C’est au début du XIXe siècle que des sociétés de sauvetage en mer apparaissent en France. Ce sont des structures locales dotées d’un budget réduit et donc d’un équipement sommaire qui limite leur efficacité. L'opinion publique est de plus en plus sensible aux naufrages. Celui de la frégate Sémillante au large de l’archipel des Lavezzi, alors qu'elle partait rejoindre les troupes en Crimée, suscite l'émoi de la population. Les 700 disparus recoivent un hommage resté célèbre dans les Lettres de mon moulin d'Alphonse Daudet. A la suite de ce drame, Napoléon III engage une réflexion nationale et réunit alors une commission placée sous la responsabilité du ministère des Travaux Publics. Cette dernière préconise la création d'une société privée qui recevrait le concours de l'Etat.

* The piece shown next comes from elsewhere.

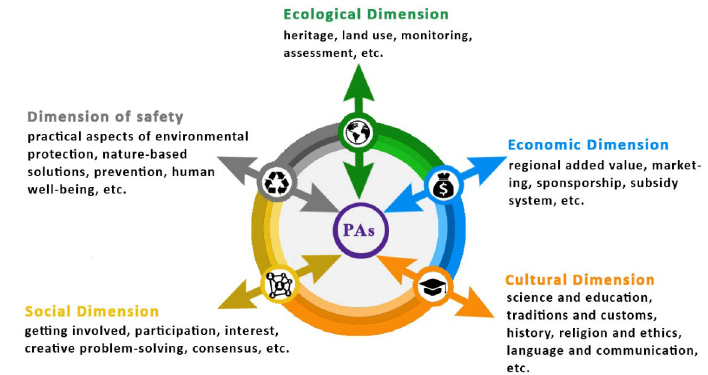
Figure 4. Five Dimensions Model of Sustainable Development (source: Authors’ own Table 1. An overview of fields of activity in each phase of the life-cycle of protected areas according to IPAM toolbox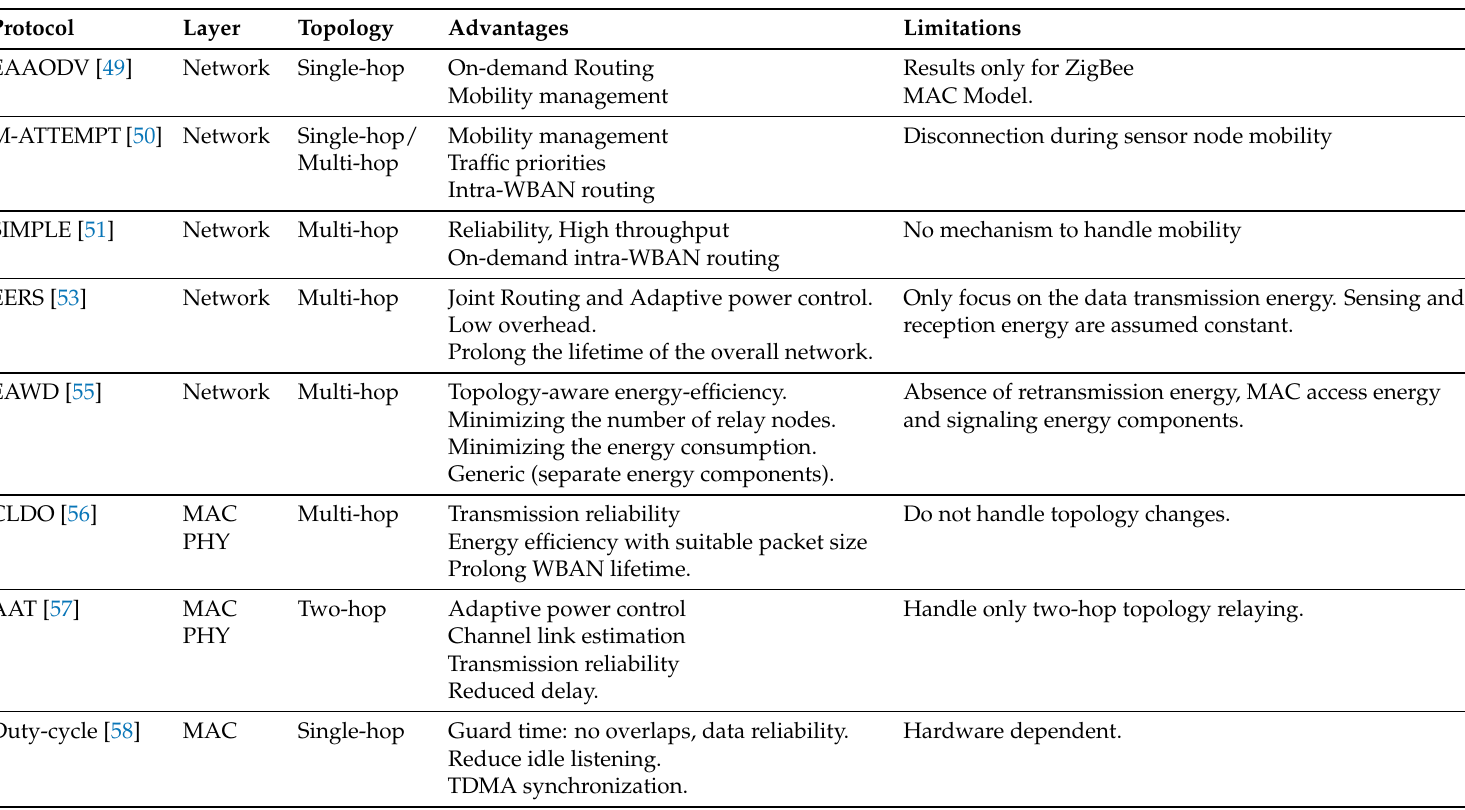
Table 1. Energy-aware candidate protocols for body-to-body networks (BBNs). c (cid:13) [2019] IEEE. Reprinted and modified, with permission, from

Approuvée en 1864, la Société centrale de sauvetage des naufragés (SCS) voit officiellement le jour en 1865 sous la présidence de l’amiral Rigault de Genouilly.

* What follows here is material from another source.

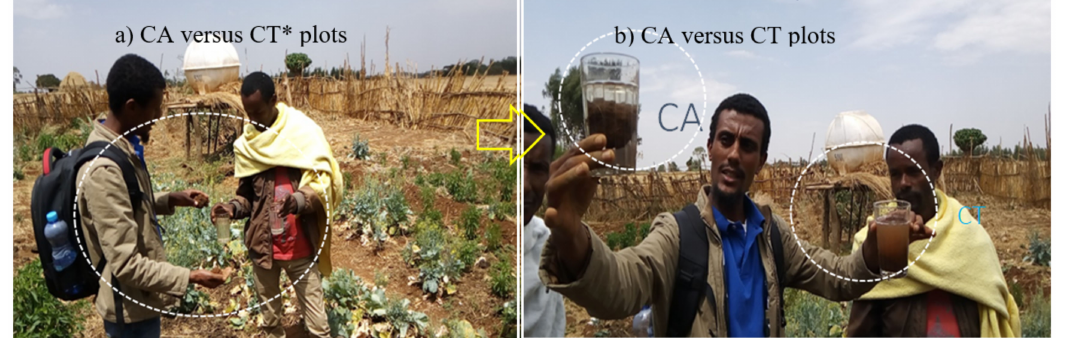
Figure 6. The effect of CA practice on soil organic matter. Farmers in Dengeshita discussing the CA impact on the rate of soil dispersion when a clog from both treatments was immersed at the same time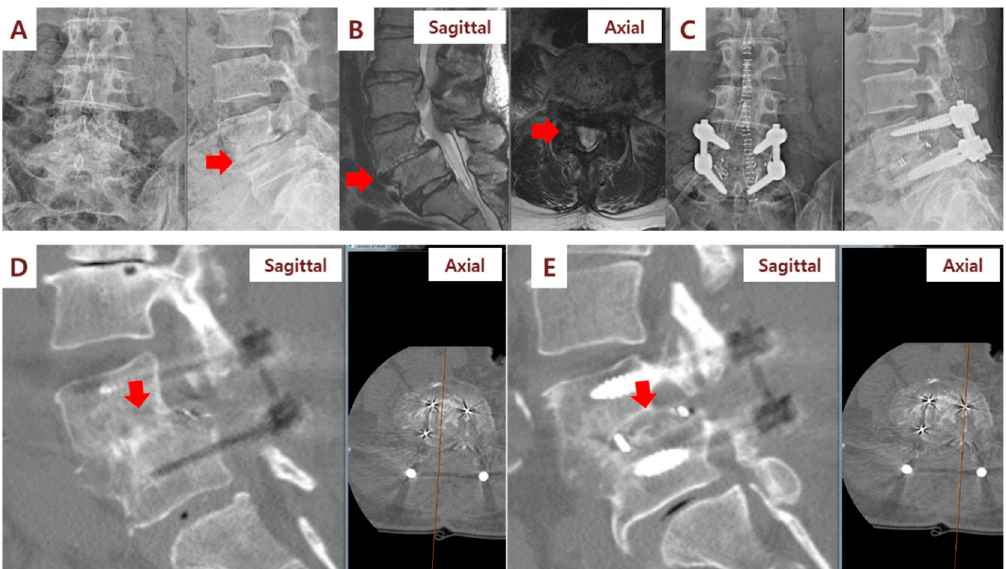
Table 2. Assessment of fusion grade by Brantigan–Steffee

Le port de Douarnenez, probablement au début des années 1930. Carte postale, collection privée.

Son succès est rapide, notamment en Bretagne où se multiplient les stations : à Saint-Malo et Audierne en 1865,  à Groix, Ouessant et Roscoff en 1866,  au Conquet et sur l’île de Sein en 1867... Partout en France, les différentes sociétés locales finissent par s'unir, renforçant l'efficacité de la SCS. Cette dernière incite également l'avocat et sauveteur rennais Henri Nadault de Buffon a créer en 1873, les Hospitaliers-Sauveteurs Bretons (HSB), œuvre qui se veut également être une « société de bienfaisance, de moralisation et d’encouragement au bien».

Au début du XXe siècle. de nombreuses villes sont dotées de postes de secours, sécurisant quelque peu la mer pour les marins, mais également les plaisanciers et les baigneurs de plus en plus nombreux. L'efficacité de la SCS est alors très largement relayée dans la presse. Le sauvetage  d'Audierne en 1912, est certainement l'un des plus célèbres. En pleine tempête, le canot Général Béziat  sauve les dix hommes composant l'équipage du trois-mâts norvégien Bessel.

De la même manière, tous les ans, la SCS organise une remise des prix, cérémonie d'autant plus prestigieuse qu'elle se déroule en Sorbonne. L'édition de l'Ouest-Eclair du 8 mai 1933 décrit celle présidée la veille par le vice-amiral Lacaze qui récompense les plus valeureux sauveteurs de l'année dont un patron de Bréhat, âgé 63 ans, qui a sauvé 19 vies lors des douze derniers mois. Elle rend également hommage au sauvetage d'Audierne effectué 20 ans auparavant.

L'Abri du Marin de Douarnenez, Carte postale (détail), collection privée.

Une telle cérémonie permet certes de rendre hommage au courage de ces hommes. F. Caille a d'ailleurs montré dans un article désormais classique combien les procédures aboutissant à ces distinctions sont, dès le XIXe siècle, éminement pointilleuses. Mais de telles manifestations sont également un moyen de sensibiliser aux dangers de la mer et à la nécessité pour les marins de se former en conséquence. Une telle initiative n'est pas sans rappeler les efforts de Jacques de Thézac au début du XXe siècle. Conscient que les matelots ne savent souvent ni nager ni naviguer (le rôle étant souvent réservé au patron), ce  philanthrope essaye de moraliser les pêcheurs afin que la mer deviennent plus fiable. Il lutte contre l'alcoolisme en proposant gratuitement la fameuse tisane à l’eucalyptus qu'il fait distribuer dans les Abris du Marins créés à partir de 1899, il souhaite éduquer les marins au progrès (usage des flotteurs de liège, des moteurs à pétrole…) et, enfin, il souhaite leur enseigner les savoirs élémentaires à travers des moyens ludiques en organisant, par exemple, des concours de nage en tenue.